Obs. or arch. [f. WHORE sb. + MASTER sb. (The sense of procurer alleged for this word and whoremonger in some Dicts. is not authenticated.)] = next.
a. 1508. Dunbar, Tua Mariit Wemen, 168. My husband wes a hur maister . He has bene waistit apon wemen And in adultre.
1596. Shaks., 1 Hen. IV., II. iv. 516. That hee is (sauing your reuerence) a Whore-master, that I vtterly deny.
1610. Healey, St. Aug. Citie of God, 188. The stage-plaiers act Iove for the veriest whore-maister in the world.
1712. Addison, Spect., No. 446, ¶ 7. Our ordinary Poets cannot frame to themselves the Idea of a fine Man who is not a Whore-master.
1747. Chesterf., Lett. to Son, 27 March. A Man of Pleasure, in the vulgar acceptation of that phrase, means only, a beastly drunkard, an abandoned whore-master, and a profligate swearer.
1769. Blackstone, Comm., IV. xviii. 253. A justice may bind over all night-walkers; eavesdroppers; common drunkards; whoremasters; the putative fathers of bastards; and other persons, whose misbehaviour may reasonably bring them within the general words of the statute, as persons not of good fame.
attrib. c. 1570. Depos. Durham (Surtees), 264. Cauling this examinate hooremaster preiste.
1605. Shaks., Lear, I. ii. 137. An admirable euasion of Whore-master-man, to lay his Goatish disposition to the charge of a Starre.
1614. B. Jonson, Barth. Fair, V. iv. You whore-master knaue.
1878. Prodigal Son, VI. in Simpson, Sch. Shaks., II. 119. Shall I be merry because my whoremaster brother is come back?
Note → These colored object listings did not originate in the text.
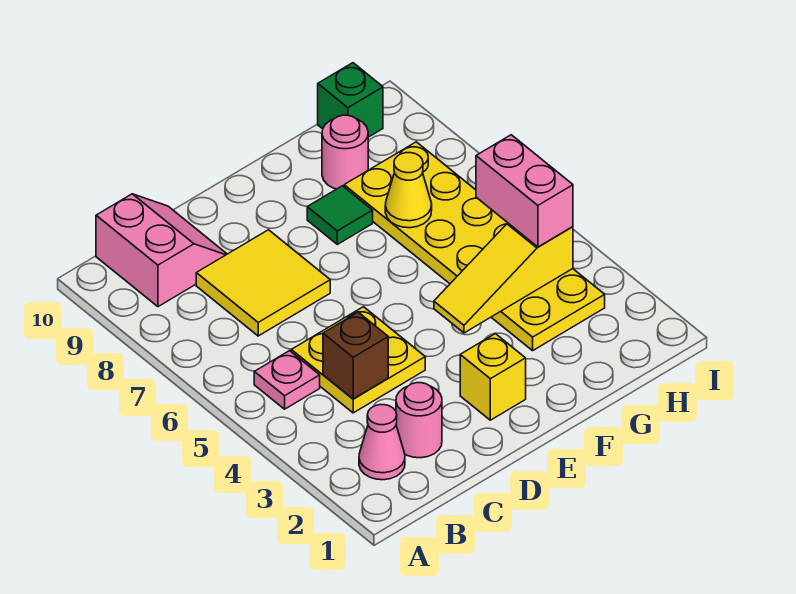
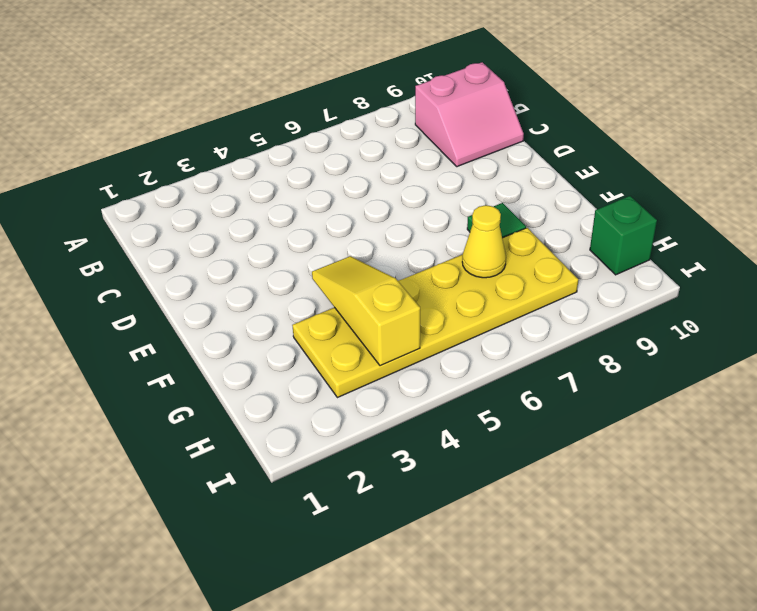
none -> pink cone B2 level 1
none -> pink plate B5 level 1
none -> pink round brick C2 level 1

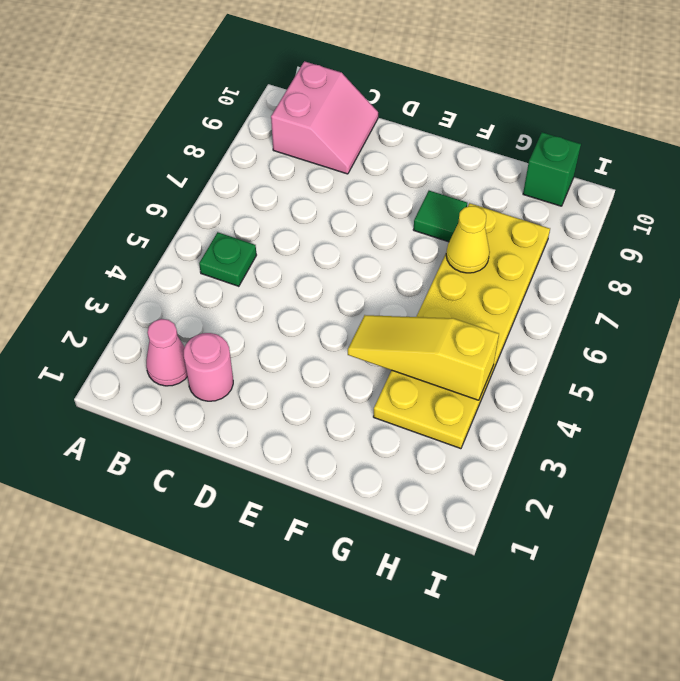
green plate B5 level 1 -> pink plate B5 level 1
none -> yellow plate C4:D5 level 1
none -> yellow tile C7:D8 level 1
none -> yellow brick E2 level 1

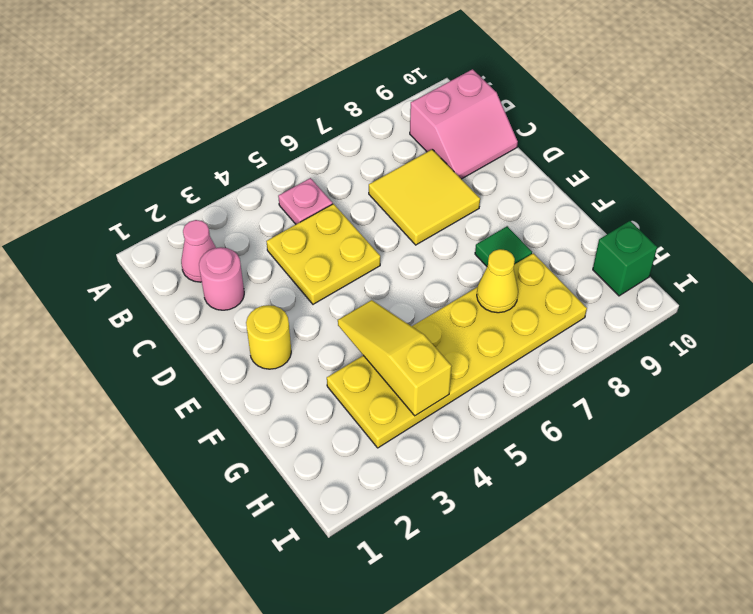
yellow round brick E2 level 1 -> yellow brick E2 level 1
none -> pink round brick G9 level 1
none -> brown brick C4 level 2
none -> pink brick H4:H5 level 3

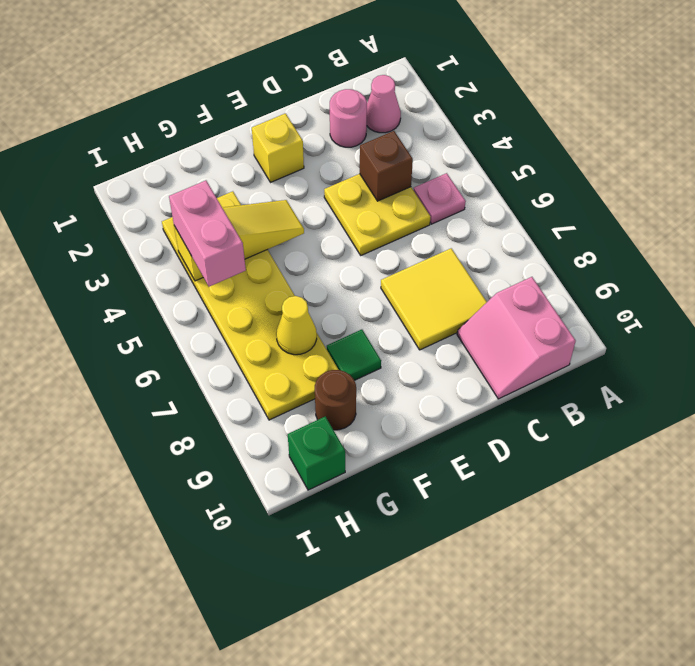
brown round brick G9 level 1 -> pink round brick G9 level 1

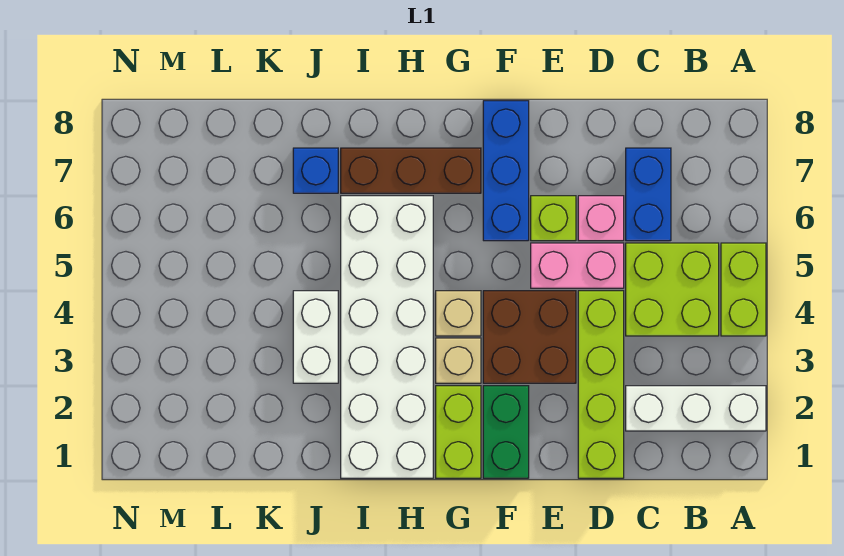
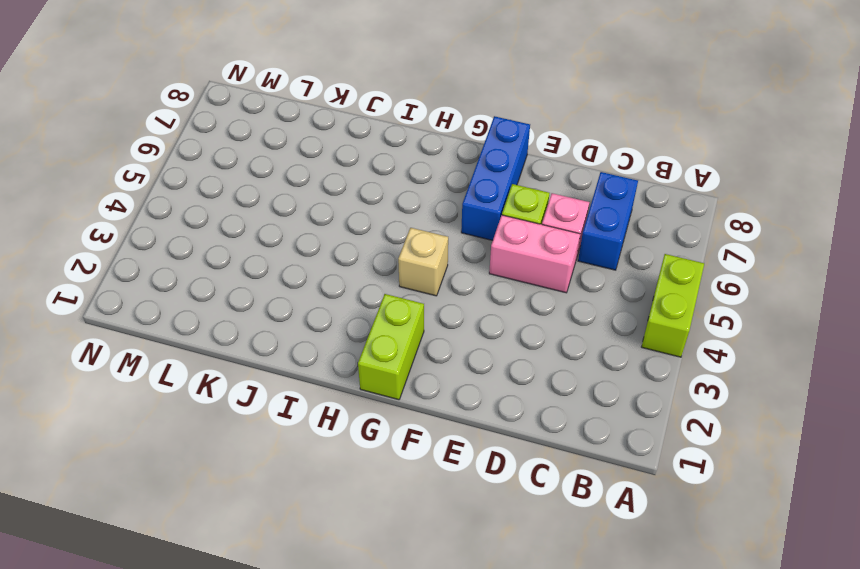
none -> white brick A2:C2 level 1
none -> lime brick B4:C5 level 1
none -> lime brick D1:D4 level 1

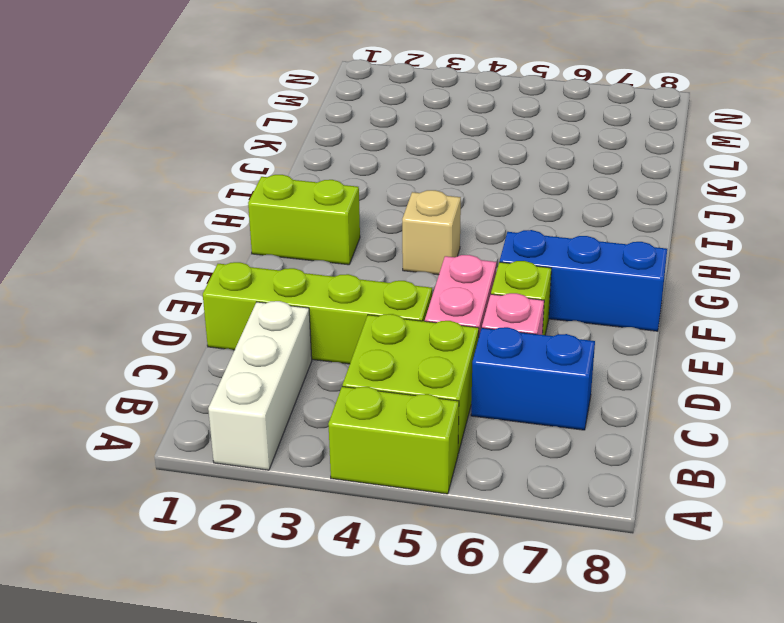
none -> brown brick E3:F4 level 1
none -> green brick F1:F2 level 1
none -> tan brick G3 level 1

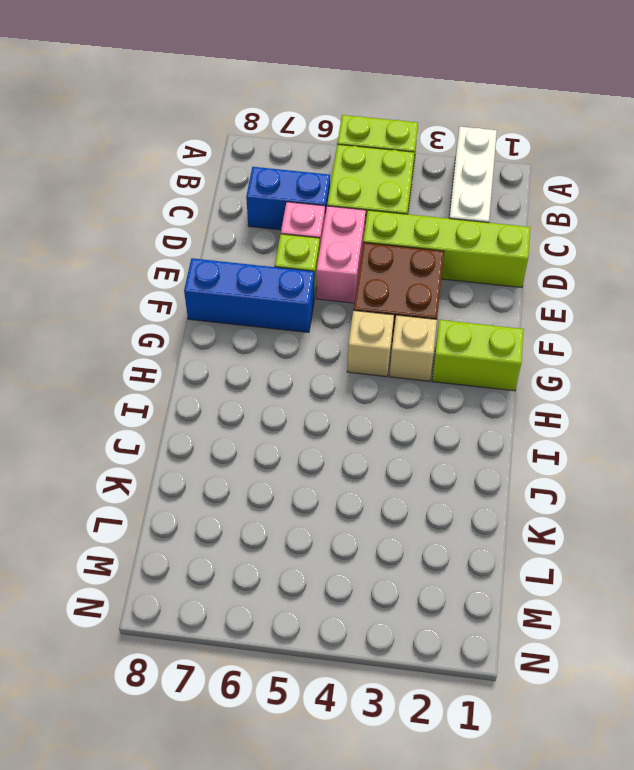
none -> green brick F1:F2 level 1
none -> brown brick G7:I7 level 1
none -> white brick H1:I6 level 1

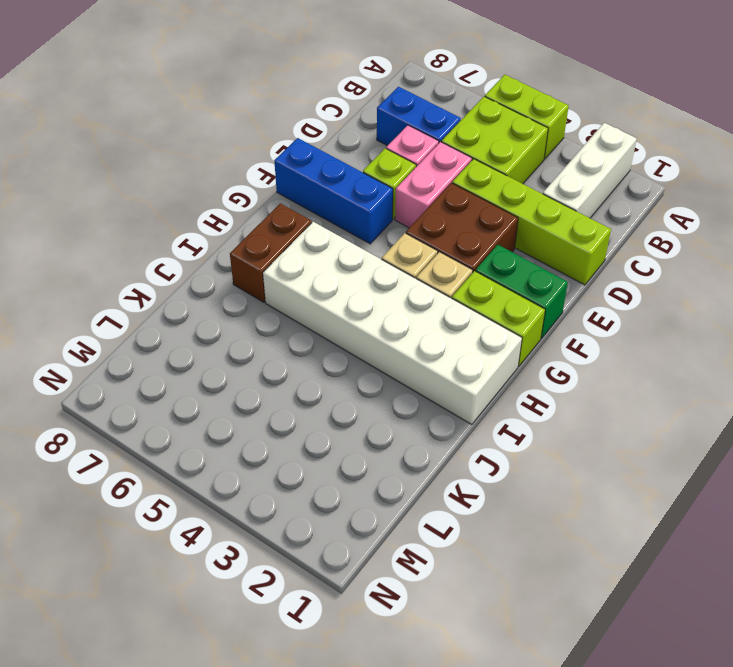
brown brick H7:I7 level 1 -> brown brick G7:I7 level 1
none -> white brick J3:J4 level 1
none -> blue brick J7 level 1

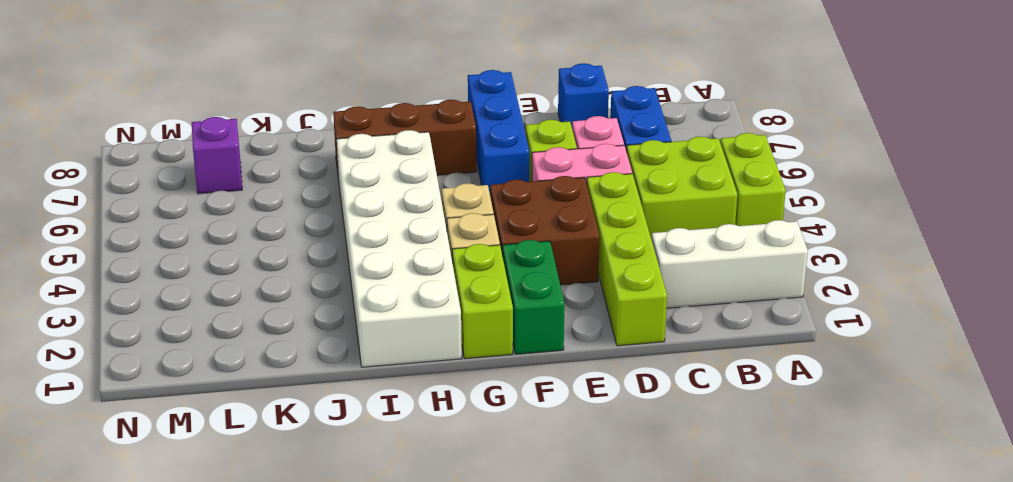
blue brick D8 level 1 -> blue brick J7 level 1
purple brick L7 level 1 -> none
none -> white brick J3:J4 level 1

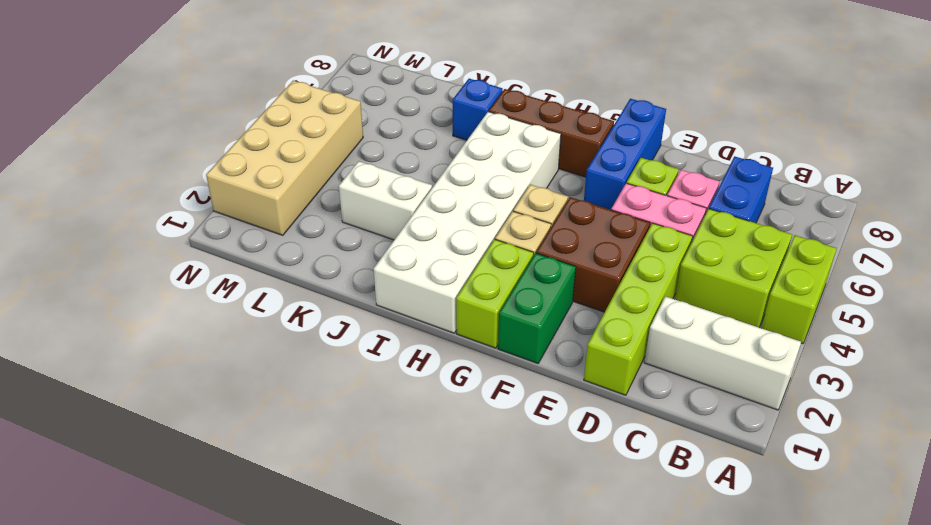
white brick J3:K3 level 1 -> white brick J3:J4 level 1
tan brick M2:N5 level 1 -> none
Hence Whoremasterly a., having the character of a whoremaster, lecherous; Whoremastery, the practice of a whoremaster, fornication.
1606. Shaks., Tr. & Cr., V. iv. 7. That Greekish *whore-maisterly villaine.
1706. Baynard, Cold Baths, II. (ed. 2), 96. The vile and wicked whore-masterly Husband.
1618. N. Field, Amends for Ladies, V. i. A great hurt to the art of *whoremastry.